> [Work request] Copy each line of the following data that contains "START".

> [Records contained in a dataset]

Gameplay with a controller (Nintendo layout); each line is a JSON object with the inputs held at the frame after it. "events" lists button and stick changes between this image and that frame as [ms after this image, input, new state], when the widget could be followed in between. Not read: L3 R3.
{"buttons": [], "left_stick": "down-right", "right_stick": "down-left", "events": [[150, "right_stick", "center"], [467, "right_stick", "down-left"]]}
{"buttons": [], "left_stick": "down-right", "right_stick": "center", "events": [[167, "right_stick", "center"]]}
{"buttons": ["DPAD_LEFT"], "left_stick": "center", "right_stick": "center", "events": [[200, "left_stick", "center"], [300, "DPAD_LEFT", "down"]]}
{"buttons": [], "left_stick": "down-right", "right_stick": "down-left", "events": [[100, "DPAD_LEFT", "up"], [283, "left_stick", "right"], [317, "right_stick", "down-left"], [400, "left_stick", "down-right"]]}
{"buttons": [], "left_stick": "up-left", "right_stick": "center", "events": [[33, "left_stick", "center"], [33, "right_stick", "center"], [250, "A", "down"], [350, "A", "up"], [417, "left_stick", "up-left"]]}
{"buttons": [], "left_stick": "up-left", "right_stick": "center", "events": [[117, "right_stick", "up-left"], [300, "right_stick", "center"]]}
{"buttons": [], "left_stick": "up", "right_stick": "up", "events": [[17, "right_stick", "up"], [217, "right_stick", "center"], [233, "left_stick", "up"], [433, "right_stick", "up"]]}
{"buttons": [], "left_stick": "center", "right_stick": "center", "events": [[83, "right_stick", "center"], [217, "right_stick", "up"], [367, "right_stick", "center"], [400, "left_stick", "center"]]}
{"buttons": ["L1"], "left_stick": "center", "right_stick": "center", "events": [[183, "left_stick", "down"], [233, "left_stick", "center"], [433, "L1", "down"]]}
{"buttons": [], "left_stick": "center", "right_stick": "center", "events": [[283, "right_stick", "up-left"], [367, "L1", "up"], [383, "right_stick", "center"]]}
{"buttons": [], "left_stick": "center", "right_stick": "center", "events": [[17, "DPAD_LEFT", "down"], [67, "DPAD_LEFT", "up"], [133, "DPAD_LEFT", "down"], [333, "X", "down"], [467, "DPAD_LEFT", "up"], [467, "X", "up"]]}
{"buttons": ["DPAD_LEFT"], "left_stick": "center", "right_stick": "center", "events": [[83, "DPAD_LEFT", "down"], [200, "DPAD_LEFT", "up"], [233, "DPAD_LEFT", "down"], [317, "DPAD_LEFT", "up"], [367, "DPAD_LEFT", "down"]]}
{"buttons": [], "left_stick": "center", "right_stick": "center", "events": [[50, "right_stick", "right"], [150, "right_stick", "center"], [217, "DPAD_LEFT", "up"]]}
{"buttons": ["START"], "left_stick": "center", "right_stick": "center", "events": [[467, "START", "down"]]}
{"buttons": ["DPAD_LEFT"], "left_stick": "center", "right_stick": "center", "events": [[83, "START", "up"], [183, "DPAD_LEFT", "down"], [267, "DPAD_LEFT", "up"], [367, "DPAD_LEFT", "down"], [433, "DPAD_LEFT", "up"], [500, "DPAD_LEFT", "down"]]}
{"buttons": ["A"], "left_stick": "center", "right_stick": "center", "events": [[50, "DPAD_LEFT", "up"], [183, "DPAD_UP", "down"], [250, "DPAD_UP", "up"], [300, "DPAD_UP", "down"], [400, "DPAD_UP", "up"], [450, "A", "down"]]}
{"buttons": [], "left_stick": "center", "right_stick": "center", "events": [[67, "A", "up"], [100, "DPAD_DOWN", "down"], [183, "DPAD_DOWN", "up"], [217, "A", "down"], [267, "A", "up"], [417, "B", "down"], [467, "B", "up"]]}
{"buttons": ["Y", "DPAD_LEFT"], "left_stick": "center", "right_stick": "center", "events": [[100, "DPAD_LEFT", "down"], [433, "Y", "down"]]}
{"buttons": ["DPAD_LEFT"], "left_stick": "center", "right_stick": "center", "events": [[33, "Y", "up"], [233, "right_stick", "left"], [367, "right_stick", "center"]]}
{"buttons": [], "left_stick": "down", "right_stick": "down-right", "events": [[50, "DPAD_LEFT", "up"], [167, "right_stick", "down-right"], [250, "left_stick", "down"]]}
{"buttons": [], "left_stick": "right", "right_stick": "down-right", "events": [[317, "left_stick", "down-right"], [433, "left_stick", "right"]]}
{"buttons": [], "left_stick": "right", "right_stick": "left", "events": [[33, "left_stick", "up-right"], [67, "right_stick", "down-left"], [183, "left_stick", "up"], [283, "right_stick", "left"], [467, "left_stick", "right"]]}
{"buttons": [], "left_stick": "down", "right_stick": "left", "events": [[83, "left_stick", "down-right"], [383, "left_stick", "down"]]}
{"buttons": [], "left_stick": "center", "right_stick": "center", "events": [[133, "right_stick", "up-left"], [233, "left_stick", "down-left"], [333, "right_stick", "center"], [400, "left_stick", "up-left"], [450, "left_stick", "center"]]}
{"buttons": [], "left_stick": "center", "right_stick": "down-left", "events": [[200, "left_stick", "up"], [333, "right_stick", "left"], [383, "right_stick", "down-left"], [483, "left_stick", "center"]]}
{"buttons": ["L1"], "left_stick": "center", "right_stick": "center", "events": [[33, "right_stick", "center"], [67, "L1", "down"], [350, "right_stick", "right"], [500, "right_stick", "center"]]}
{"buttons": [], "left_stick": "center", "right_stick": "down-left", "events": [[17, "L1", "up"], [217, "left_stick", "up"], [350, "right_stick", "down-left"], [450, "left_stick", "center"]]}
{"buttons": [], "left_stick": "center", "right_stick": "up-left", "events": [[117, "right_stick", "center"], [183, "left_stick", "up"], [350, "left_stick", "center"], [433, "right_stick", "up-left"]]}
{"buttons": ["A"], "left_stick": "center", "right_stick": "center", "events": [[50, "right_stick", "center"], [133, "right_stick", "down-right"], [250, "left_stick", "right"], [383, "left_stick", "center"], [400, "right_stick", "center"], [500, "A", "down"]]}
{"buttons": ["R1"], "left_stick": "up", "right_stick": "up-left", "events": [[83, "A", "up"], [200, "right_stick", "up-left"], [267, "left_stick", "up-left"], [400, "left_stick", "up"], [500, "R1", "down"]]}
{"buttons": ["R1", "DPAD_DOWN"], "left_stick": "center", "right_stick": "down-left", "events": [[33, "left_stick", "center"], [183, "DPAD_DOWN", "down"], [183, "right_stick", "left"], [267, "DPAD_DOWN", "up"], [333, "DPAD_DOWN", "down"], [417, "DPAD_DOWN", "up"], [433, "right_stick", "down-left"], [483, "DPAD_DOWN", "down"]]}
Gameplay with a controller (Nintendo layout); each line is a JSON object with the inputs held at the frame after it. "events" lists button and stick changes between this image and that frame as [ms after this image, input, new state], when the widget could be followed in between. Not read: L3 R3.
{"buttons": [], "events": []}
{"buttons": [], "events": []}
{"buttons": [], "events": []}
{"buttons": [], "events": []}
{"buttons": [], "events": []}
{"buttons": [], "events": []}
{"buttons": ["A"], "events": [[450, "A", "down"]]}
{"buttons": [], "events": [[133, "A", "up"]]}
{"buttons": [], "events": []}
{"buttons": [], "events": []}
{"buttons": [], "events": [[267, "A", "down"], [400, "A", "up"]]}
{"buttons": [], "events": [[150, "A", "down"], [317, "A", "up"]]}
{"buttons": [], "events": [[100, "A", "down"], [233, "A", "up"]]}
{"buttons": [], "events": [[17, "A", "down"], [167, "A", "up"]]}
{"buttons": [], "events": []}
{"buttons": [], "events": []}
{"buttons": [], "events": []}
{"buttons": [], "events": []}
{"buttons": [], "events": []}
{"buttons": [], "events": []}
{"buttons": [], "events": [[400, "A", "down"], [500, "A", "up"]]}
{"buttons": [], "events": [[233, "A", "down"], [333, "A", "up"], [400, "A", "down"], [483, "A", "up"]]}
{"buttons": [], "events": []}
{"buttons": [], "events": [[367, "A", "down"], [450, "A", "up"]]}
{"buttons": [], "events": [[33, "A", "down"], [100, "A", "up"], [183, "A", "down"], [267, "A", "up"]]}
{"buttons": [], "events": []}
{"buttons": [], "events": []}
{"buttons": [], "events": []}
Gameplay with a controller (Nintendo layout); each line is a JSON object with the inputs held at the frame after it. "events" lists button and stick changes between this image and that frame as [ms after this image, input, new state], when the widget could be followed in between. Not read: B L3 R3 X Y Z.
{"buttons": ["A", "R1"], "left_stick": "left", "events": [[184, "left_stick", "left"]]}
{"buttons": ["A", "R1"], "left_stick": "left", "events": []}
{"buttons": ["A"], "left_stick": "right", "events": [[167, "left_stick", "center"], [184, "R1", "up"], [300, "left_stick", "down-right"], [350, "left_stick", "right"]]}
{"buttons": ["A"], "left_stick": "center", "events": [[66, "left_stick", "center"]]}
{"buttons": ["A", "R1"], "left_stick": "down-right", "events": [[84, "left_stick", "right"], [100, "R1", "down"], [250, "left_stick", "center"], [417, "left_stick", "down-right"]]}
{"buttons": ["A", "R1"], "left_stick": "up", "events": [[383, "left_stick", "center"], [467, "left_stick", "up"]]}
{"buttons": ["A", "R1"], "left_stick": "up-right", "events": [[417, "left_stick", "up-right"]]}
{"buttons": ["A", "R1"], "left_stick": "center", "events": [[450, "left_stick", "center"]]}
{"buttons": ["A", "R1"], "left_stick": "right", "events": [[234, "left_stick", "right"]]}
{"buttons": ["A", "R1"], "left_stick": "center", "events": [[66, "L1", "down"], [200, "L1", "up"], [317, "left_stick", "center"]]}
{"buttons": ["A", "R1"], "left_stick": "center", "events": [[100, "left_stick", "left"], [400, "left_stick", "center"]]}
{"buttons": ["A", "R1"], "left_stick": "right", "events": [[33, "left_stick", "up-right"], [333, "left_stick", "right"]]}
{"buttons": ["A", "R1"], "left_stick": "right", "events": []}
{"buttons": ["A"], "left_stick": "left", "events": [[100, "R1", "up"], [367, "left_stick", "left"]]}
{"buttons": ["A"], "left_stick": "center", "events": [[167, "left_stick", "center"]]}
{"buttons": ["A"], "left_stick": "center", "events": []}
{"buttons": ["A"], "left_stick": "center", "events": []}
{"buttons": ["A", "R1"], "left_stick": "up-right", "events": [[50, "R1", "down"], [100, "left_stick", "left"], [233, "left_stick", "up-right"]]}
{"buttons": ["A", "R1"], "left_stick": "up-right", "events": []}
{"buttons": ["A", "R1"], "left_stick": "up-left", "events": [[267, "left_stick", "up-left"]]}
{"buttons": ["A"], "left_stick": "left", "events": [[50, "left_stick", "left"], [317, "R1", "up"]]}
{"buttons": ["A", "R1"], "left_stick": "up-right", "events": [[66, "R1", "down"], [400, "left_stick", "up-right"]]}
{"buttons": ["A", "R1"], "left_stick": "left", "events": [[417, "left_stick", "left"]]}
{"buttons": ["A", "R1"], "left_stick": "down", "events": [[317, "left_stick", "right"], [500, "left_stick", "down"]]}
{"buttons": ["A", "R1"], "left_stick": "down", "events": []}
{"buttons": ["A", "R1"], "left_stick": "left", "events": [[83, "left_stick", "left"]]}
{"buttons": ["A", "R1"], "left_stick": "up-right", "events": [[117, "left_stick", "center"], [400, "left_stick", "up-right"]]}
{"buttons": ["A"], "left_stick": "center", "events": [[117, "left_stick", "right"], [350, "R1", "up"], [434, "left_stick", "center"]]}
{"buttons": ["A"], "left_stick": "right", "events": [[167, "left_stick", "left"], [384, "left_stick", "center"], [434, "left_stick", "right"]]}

> [Answer]
{"buttons": ["START"], "left_stick": "center", "right_stick": "center", "events": [[467, "START", "down"]]}
{"buttons": ["DPAD_LEFT"], "left_stick": "center", "right_stick": "center", "events": [[83, "START", "up"], [183, "DPAD_LEFT", "down"], [267, "DPAD_LEFT", "up"], [367, "DPAD_LEFT", "down"], [433, "DPAD_LEFT", "up"], [500, "DPAD_LEFT", "down"]]}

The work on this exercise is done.